= Maidenbower (electoral division) =

Maidenbower
Shown within West Sussex
| District: | Crawley |
| UK Parliament Constituency: | Crawley |
| Ceremonial county: | West Sussex |
| Electorate (2009): | 8720 |
County Councillor
Robert Lanzer (Con)

Maidenbower is an electoral division of West Sussex in the United Kingdom, and returns one member to sit on West Sussex County Council.

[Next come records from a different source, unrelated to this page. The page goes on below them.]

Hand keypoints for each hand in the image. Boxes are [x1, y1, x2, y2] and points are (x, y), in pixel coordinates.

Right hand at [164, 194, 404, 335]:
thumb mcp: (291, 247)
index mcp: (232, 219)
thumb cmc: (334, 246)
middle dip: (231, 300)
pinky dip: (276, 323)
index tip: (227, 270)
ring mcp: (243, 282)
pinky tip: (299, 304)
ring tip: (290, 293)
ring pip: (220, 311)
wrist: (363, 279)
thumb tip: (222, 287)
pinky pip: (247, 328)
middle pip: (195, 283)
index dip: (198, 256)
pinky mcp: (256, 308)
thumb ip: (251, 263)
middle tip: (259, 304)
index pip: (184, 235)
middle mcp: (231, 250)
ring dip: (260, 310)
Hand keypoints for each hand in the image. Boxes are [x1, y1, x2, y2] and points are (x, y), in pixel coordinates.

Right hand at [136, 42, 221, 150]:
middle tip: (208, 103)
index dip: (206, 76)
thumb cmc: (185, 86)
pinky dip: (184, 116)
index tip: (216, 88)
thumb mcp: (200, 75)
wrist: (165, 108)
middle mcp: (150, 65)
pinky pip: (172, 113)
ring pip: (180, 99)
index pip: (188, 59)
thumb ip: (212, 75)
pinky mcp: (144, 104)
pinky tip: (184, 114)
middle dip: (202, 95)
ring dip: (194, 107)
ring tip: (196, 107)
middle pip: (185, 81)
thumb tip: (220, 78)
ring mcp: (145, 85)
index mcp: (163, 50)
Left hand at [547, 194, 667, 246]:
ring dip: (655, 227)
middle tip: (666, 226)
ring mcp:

The current County Councillor, is Robert Lanzer who won the seat in a by-election after the resignation of the former Leader of West Sussex County Council Henry Smith upon being elected as Member of Parliament for Crawley.

==Extent==
The division covers the neighbourhoods of Maidenbower and the southern part of Pound Hill, which form part of the urban area of the town of Crawley.

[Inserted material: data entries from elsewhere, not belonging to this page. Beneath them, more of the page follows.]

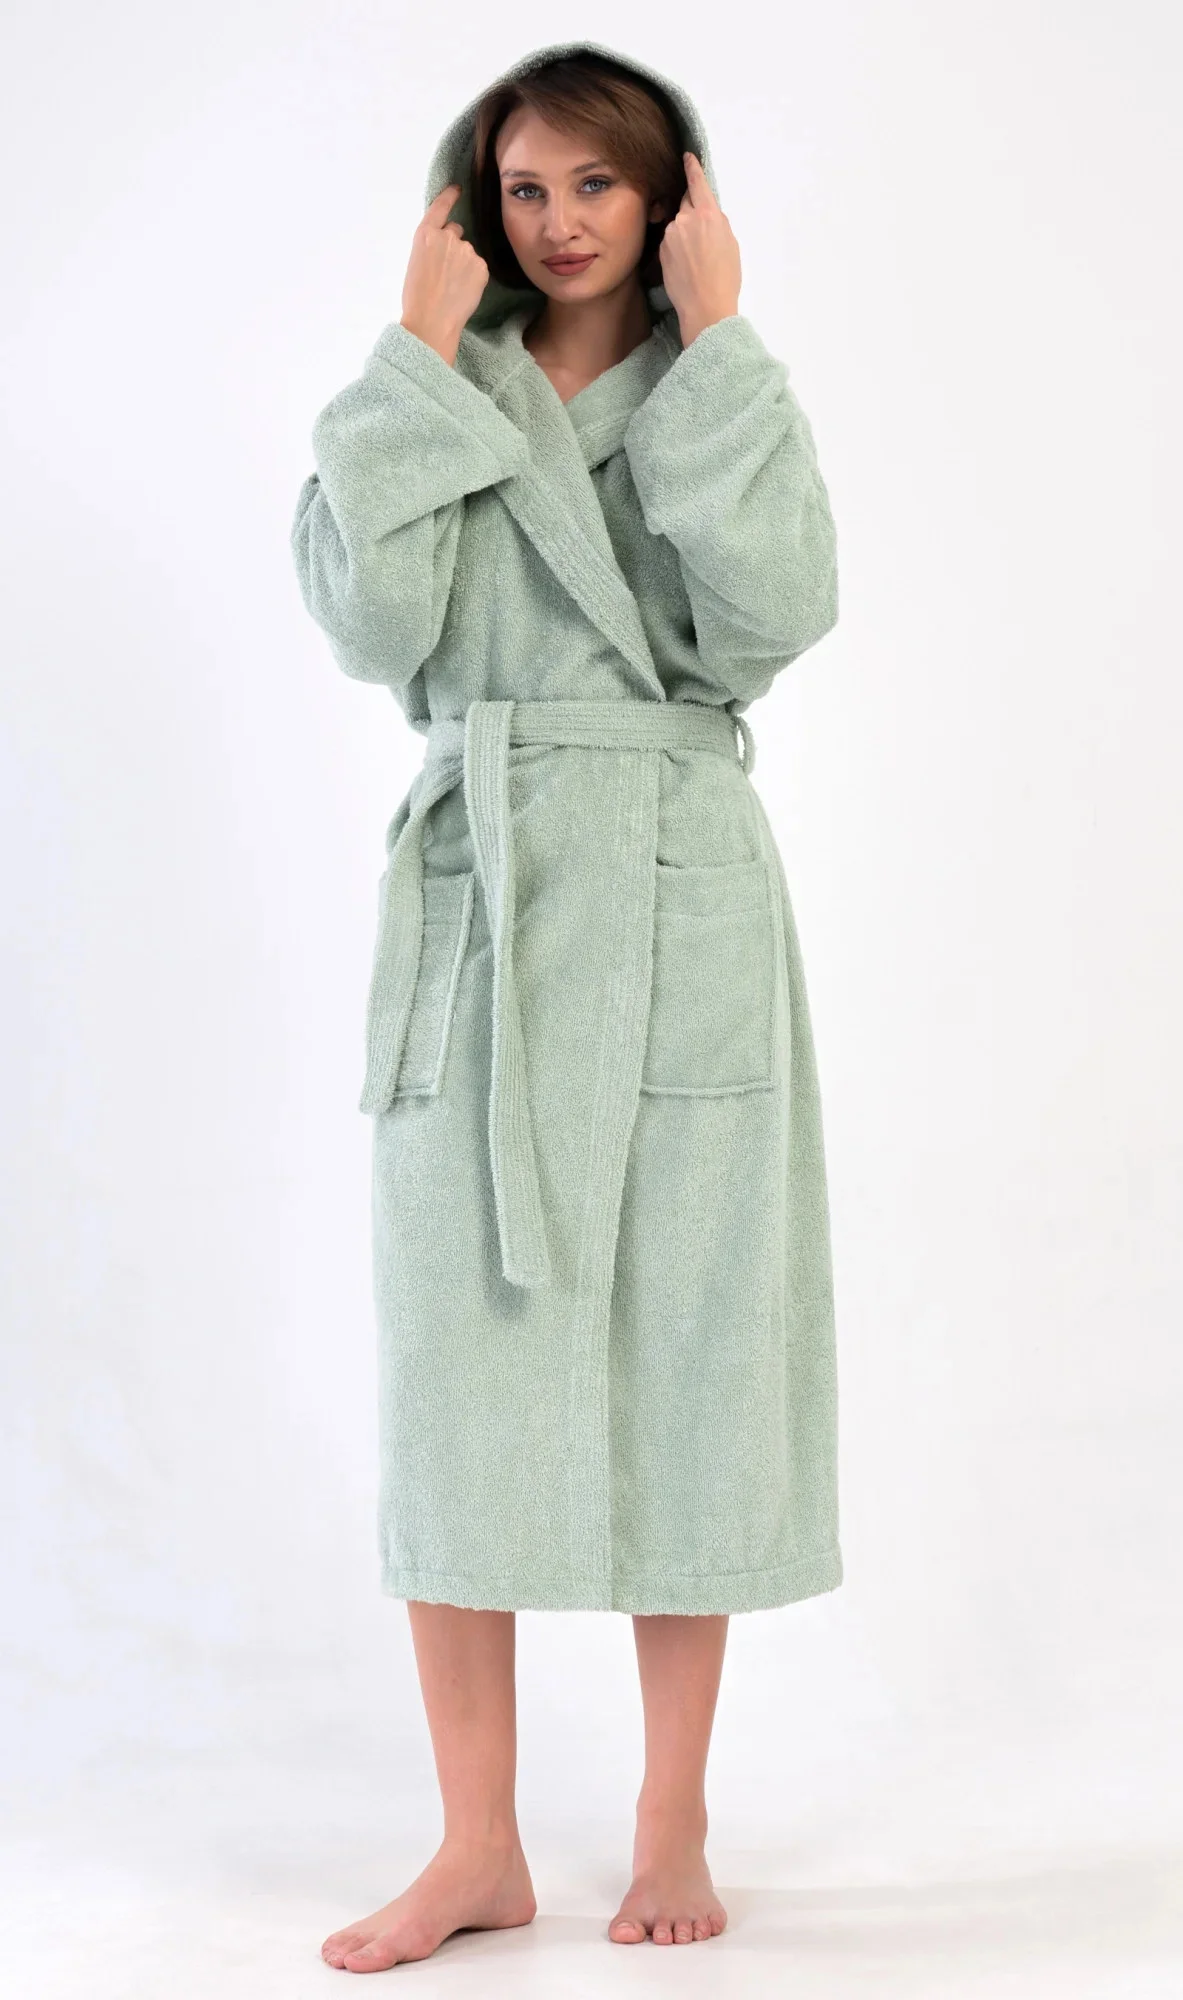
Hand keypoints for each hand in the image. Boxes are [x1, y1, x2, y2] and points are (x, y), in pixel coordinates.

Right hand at [399, 183, 489, 365]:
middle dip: (453, 246)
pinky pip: (479, 267)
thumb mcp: (416, 263)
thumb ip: (431, 247)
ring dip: (464, 264)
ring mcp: (466, 250)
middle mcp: (447, 236)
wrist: (432, 321)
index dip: (449, 196)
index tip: (457, 188)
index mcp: (425, 234)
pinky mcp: (481, 266)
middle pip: (456, 232)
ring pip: (468, 252)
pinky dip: (474, 277)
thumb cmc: (417, 298)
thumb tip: (445, 248)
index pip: (440, 206)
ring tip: (452, 287)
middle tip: (445, 271)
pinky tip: (463, 291)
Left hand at [658, 153, 741, 347]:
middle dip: (694, 213)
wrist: (705, 306)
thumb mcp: (730, 243)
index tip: (686, 157)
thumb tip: (707, 216)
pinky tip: (687, 267)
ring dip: (685, 235)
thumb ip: (717, 222)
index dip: (692, 168)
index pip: (696, 183)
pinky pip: (670, 242)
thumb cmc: (725, 277)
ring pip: (678, 226)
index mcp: (707, 214)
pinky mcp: (661, 250)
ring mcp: (670, 235)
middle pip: (686, 205)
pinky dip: (678, 249)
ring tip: (697, 260)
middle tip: (703, 236)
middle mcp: (685, 219)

It falls entirely within the un-parished area of Crawley Borough and comprises the following borough wards: Maidenbower Ward and the western part of Pound Hill South & Worth Ward.

==Election results==
===2013 Election===
Results of the election held on 2 May 2013:

Maidenbower
| Party |  | Candidate | Votes | % | ±% |
|---|---|---|---|---|---|
|  | Conservative | Bob Lanzer | 1,165 | 50.3 | −22.0 |
|  | Labour | Peter Smith | 506 | 21.8 | +7.8 |
|  | UKIP | Simon Mizzi | 462 | 19.9 | N/A |
|  | Green | Ben Liles | 104 | 4.5 | N/A |
|  | Liberal Democrats | Bill Morrison | 79 | 3.4 | −10.3 |
| Majority |  |  | 659 | 28.5 | −6.3 |
| Turnout |  |  | 2,316 | 24.9 | −9.9 |
|  | Conservative hold |  | Swing | 14.9% Con to Lab |  |

===2010 By-Election===
Results of the election held on 7 October 2010:

Maidenbower
| Party |  | Candidate | Votes | % | ±% |
|---|---|---|---|---|---|
|  | Conservative | Robert Lanzer | 1036 | 64.4 | − 7.9 |
|  | Labour | Peter Smith | 417 | 25.9 | + 11.9 |
|  | Liberal Democrats | Sulu Pandya | 82 | 5,1 | − 8.6 |
|  | UKIP | John MacCanna | 61 | 3.8 | N/A |
|  | Justice Party | Arshad Khan | 12 | 0.7 | N/A |
| Majority |  |  | 619 | 48.5 | − 9.8 |
| Turnout |  |  | 1626 | 17.1 | − 17.6 |
|  | Conservative hold |  | Swing | - 9.9 |  |

===2009 Election===
Results of the election held on 4 June 2009:

Maidenbower
| Party |  | Candidate | Votes | % | ±% |
|---|---|---|---|---|---|
|  | Conservative | Henry Smith | 2,192 | 72.3 |  |
|  | Labour | Kieran Byrne | 425 | 14.0 |  |
|  | Liberal Democrats | Suhasini Gaurishanker | 415 | 13.7 |  |
| Majority |  |  | 1,767 | 58.3 |  |
| Turnout |  |  | 3,032 | 34.8 |  |
|  | Conservative win (new seat) |  |  |  |  |

The division came into existence as the result of a boundary review recommended by the Boundary Committee for England, the results of which were accepted by the Electoral Commission in March 2009.